Tuesday marked the first time when the Cal and Stanford Sailing teams have faced each other in a head-to-head match-up since the College Admissions scandal broke earlier this year. An estimated 1,000 spectators, the Cal and Stanford Bands, and the schools’ respective cheerleaders were in attendance for the regatta in front of the St. Francis Yacht Club on San Francisco Bay.
Cal beat Stanford 4–1, with the only loss coming in the Varsity division (current students); and Cal swept the races in the four winning divisions, each in a best-of-three format. The race results, however, are only a part of a larger story—namely, the impact the college admissions scandal has had on the Big Sail and collegiate sailing.
In March, the college admissions scandal was made public, charging 51 individuals with conspiring to influence undergraduate admissions decisions at elite American universities. John Vandemoer, the former head coach of the Stanford Sailing Team, was one of the first coaches to be charged after evidence produced alleged that the team had received more than USD 610,000 in bribes from Rick Singer, the organizer of the scheme. Singer had offered the bribes to Vandemoer in exchange for having his clients—prospective Stanford Students—apply to the University as sailing recruits, significantly increasing their chances of being accepted.
Vandemoer was arrested in March of this year, subsequently fired by the University, and then sentenced on June 12, 2019 to one day in prison for racketeering conspiracy, in addition to a USD 10,000 fine and two years of supervised release. According to the New York Times, Vandemoer now lives at the vacation home of a Stanford University benefactor and coaches privately with his wife at a Club just a few hundred yards from the Stanford Sailing facility in Redwood City. Importantly, Vandemoer did not personally profit from Singer’s donations to the program.
The Big Sail traces its roots back to at least the 1940s, when the event was originally hosted by the Berkeley Yacht Club. While race records are not readily available, the original trophy from that iteration of the series now permanently resides at the Stanford Boathouse, a 16,500 square foot state-of-the-art facility which boasts a multistory indoor boat garage, locker rooms, laundry facilities, and offices.
The Big Sail regatta is formatted as a series of best-of-three match races. A match race is when one boat from each team goes head-to-head, with rules that are slightly more complex than those of traditional racing. Sailors compete across five divisions:: Varsity (current students), Women’s (female Alumni), Young Alumni, Masters, and Grand Masters (all based on year of graduation). Cal has consistently done well in the Alumni divisions; however, Stanford has now won the last 16 consecutive Varsity contests. In national events, Stanford has routinely qualified for the coed national championships, while Cal and other Pac-12 schools qualify on a more sporadic basis.
The recent disparity of Varsity results can be largely explained by the team structures and finances.
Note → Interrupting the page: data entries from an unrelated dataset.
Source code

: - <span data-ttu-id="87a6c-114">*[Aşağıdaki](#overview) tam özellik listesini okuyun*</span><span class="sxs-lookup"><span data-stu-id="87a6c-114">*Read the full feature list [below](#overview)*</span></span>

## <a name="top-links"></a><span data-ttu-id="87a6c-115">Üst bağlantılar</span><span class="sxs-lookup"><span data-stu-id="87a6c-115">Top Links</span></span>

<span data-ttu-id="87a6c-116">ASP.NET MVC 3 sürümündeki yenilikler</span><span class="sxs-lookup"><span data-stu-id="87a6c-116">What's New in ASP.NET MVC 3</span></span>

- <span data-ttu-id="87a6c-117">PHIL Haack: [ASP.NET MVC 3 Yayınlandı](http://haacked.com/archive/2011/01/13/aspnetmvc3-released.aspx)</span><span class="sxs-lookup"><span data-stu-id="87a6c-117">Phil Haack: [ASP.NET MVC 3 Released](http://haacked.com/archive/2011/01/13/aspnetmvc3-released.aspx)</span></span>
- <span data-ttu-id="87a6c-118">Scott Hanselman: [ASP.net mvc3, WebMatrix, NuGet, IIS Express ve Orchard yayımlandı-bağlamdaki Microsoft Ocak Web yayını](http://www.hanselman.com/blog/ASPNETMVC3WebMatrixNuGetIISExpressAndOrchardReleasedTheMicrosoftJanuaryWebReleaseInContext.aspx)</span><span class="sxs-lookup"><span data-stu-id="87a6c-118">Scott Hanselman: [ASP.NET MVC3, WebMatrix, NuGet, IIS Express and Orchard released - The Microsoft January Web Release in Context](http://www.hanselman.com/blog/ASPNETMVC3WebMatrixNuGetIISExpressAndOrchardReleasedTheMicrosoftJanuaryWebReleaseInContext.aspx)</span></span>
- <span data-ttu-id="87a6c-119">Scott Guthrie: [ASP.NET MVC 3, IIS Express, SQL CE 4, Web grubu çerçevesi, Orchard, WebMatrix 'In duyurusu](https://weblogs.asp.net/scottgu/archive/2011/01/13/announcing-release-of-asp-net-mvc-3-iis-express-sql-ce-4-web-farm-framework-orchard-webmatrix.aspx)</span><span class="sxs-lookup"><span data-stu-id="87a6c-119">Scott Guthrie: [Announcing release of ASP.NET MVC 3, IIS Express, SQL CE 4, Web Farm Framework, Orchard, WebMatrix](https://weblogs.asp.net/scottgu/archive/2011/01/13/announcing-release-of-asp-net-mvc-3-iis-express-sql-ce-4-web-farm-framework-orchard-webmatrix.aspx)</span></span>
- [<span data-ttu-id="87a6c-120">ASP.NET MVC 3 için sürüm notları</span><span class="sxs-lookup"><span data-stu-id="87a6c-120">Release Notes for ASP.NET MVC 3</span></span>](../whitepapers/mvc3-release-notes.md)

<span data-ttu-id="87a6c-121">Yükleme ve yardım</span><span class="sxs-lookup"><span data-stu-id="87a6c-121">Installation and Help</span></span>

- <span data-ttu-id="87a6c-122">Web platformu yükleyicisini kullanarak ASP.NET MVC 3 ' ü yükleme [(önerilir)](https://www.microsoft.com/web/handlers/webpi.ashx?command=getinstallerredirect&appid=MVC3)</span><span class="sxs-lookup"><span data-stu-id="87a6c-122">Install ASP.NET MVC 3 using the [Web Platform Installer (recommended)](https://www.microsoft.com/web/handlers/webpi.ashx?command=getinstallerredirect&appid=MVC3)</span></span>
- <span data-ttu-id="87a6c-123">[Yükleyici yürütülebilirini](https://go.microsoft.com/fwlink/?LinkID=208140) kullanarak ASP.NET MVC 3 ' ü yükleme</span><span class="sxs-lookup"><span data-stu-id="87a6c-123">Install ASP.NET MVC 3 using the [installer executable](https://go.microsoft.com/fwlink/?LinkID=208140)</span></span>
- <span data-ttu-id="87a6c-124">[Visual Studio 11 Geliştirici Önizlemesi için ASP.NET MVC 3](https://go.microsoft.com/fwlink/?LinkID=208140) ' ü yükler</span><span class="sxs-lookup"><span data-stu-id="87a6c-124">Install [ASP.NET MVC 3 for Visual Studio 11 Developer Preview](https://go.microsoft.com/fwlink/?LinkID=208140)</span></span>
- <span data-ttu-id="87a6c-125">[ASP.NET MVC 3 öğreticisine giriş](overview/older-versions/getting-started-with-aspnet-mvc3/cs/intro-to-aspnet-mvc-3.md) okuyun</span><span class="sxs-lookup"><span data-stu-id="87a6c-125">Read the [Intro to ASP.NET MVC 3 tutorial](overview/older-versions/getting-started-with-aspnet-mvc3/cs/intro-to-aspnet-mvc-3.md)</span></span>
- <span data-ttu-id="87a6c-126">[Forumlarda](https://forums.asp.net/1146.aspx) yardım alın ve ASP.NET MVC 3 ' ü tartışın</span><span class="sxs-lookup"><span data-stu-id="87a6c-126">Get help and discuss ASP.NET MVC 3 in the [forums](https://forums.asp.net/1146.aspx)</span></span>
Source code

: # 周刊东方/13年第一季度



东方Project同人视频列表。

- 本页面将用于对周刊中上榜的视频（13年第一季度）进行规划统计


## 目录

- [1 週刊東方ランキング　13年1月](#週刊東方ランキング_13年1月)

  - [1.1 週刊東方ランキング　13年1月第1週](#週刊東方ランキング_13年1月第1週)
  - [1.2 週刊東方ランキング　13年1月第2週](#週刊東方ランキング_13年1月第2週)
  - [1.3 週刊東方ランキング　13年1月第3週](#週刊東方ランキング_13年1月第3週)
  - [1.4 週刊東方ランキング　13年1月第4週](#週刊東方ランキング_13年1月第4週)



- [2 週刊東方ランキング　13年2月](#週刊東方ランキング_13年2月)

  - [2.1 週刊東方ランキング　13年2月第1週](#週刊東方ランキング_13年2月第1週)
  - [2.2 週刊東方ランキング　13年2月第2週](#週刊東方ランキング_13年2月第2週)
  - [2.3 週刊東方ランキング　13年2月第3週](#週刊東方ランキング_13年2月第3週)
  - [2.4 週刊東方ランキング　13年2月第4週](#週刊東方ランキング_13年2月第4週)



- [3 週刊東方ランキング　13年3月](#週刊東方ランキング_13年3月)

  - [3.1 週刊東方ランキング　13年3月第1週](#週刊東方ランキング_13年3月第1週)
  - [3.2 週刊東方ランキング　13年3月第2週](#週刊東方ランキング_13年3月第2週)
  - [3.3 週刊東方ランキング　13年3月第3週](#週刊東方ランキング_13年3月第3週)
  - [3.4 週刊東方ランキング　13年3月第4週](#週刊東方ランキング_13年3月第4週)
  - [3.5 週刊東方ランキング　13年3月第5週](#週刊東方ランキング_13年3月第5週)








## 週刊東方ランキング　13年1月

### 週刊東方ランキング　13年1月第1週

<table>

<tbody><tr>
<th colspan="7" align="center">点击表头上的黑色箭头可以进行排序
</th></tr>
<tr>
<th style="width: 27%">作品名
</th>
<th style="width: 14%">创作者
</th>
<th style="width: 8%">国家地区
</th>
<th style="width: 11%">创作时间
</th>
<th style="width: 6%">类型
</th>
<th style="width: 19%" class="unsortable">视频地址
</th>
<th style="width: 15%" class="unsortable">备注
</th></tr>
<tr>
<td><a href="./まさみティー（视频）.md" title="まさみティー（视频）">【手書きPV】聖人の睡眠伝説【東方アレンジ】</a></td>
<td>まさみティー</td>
Sailing is a Varsity sport at Stanford, meaning that the team is completely funded by the school’s USD 26.5 billion endowment, of which the sailing portion was partially contributed to by Singer and Vandemoer’s arrangement.
The Stanford Sailing Team’s budget in 2017 was USD 182,000, the second highest of any collegiate program nationally (second to Boston College) and more than double that of national championship programs Yale and Georgetown. It is also important to note that this figure does not include equipment and facilities, with the program spending upwards of USD 120,000 on new boats every 5–8 years, giving the Stanford team a considerable advantage over its West Coast competition in terms of equipment. As a result of being well-funded, Stanford is able to recruit the best sailors on the West Coast, as it is currently the only fully-funded program not on the Eastern Seaboard.
The Cal Sailing Team is a student-run organization and is designated a “Club Sport” by the University. Since there is no varsity sailing program supported by the Cal Athletic Department, the Cal Sailing team represents the University as a varsity team at events around the country, including events on the East Coast and in Hawaii. The team is entirely student-led and student-run, with occasional coaching assistance from volunteers who themselves are former collegiate sailors.
The team operates on a budget of less than USD 10,000 annually, and is funded by the students on the team, generous donors, and sponsors such as Berkeley Research Group, when in 2015 the Emeryville-based firm donated a new boat to help compete against Stanford’s 18 new boats. The Cal Sailing team has historically done well against other club teams and there is hope for future improvement, as US Sailing announced in 2018 that it will be opening a cutting-edge Olympic training facility at the Treasure Island Sailing Center—the current Cal Sailing practice venue.
The two teams, while geographically and competitively close are structural and financial opposites. One is a private, heavily bureaucratic institution with generous donors, a high tuition price tag, and a corruptible system seeking to raise significant funding to bring a national championship to a non-revenue generating athletic program. The other program, which is far more common and historically recognizable, is about a group of students with a common passion and the desire to organize and pursue that passion while balancing school, and often multiple forms of employment to support their passion.
The differences in the teams raise the question about the role of collegiate athletics: should athletic programs primarily be vehicles for pursing passions and learning life lessons or programs for refining technical ability and winning championships? They certainly could be utilized to pursue all the above, but to which degree will certainly be a topic of debate for some time to come.